**Page extract**.
BEGIN

This Mk3.5 cabrio has been a relentless four-year odyssey for apprentice trimmer Max Hawkes. And with an eye for detail and the passion and tenacity to see it all through, he’s achieved his dreams of a super-intricate show stopper…
The pursuit of effortlessness is something that really characterises the modern world. A huge amount of effort goes into the act of making life simpler – just look at the radically reworked interior of Max Hawkes Mk3.5 Golf cabrio for proof. He can take his phone out of his pocket and leave it on his custom wireless charger, and it’ll automatically start working with the wireless CarPlay function on his cutting-edge Kenwood headunit. How clever is that? This act of casual simplicity is shored up by an incredible level of complexity and effort, and that serves as a symbol for the car as a whole. Classy, crisp, tastefully finished… what appears at first glance to simply be a nicely looked after 1990s Golf reveals ever-deeper layers of graft and sweat the more you look. What we’re observing here is four years of solid effort, the upshot being one of the most comprehensively modified VWs on the scene today.
The story begins, somewhat unusually, with Max being gifted the car by his parents as something to practice his interior trimming skills on, and it’s fair to say he picked up that baton and ran with it. “They probably didn’t expect me to take four years to start trimming it though,” he laughs.
VWs were in his blood from the start, having grown up around various classics that his dad was working on, and Max’s first car – a Lupo – provided a solid learning curve. Road-trips with mates to buy wheels, fitting coilovers on the drive, this is the stuff lifelong memories are made of. Around this time he started an apprenticeship at celebrated trimmers d:class Automotive, which was when the cabrio arrived on the scene. Then another Lupo appeared, and a ’65 Beetle, and a 6N Polo rally car… but all the while the Mk3.5 had been lurking in the background waiting for its time to shine.
“My dad bought it from a painter he used to work with, where it was being used as a work van and family car, so the interior was absolutely destroyed,” Max recalls. “It was completely stock, a 2.0-litre Colour Concept in Jazz Blue. The carpets were soaking wet with hydraulic fluid from the roof, and it had a few mouldy surprises around the interior. We also found endless toys and Lego men dotted around – which have been decontaminated and kept safe! Yet, for a Mk3 of its age, it had very little rust so it proved to be a perfect base to work from.”

END

**Given data**.

BEGIN

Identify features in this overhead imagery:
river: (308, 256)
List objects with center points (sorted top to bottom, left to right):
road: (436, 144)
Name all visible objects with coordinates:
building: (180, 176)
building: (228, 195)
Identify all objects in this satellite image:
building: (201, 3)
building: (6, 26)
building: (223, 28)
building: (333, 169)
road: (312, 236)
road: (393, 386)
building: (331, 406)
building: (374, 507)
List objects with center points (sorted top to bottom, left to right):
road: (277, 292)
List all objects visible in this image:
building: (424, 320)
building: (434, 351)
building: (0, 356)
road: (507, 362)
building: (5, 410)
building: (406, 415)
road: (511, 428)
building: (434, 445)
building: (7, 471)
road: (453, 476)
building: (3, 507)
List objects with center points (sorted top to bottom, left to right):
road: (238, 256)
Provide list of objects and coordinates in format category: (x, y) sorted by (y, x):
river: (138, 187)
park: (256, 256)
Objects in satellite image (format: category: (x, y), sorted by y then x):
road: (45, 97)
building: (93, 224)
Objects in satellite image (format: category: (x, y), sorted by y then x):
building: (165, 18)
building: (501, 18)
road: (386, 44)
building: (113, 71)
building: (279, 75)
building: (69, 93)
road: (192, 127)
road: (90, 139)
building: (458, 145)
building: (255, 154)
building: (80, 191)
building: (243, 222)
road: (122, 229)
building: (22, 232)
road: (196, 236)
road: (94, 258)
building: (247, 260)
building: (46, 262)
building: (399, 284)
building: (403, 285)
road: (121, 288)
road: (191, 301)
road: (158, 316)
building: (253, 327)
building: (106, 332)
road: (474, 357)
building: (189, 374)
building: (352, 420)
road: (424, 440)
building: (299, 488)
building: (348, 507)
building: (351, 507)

END

**Given task**. Reproduce word for word the passage of the Golf cabrio article starting at "The story begins, somewhat" and ending at "time to shine.". Nothing here requires the records.

**Task response**.
The story begins, somewhat unusually, with Max being gifted the car by his parents as something to practice his interior trimming skills on, and it’s fair to say he picked up that baton and ran with it. “They probably didn’t expect me to take four years to start trimming it though,” he laughs.
VWs were in his blood from the start, having grown up around various classics that his dad was working on, and Max’s first car – a Lupo – provided a solid learning curve. Road-trips with mates to buy wheels, fitting coilovers on the drive, this is the stuff lifelong memories are made of. Around this time he started an apprenticeship at celebrated trimmers d:class Automotive, which was when the cabrio arrived on the scene. Then another Lupo appeared, and a ’65 Beetle, and a 6N Polo rally car… but all the while the Mk3.5 had been lurking in the background waiting for its time to shine.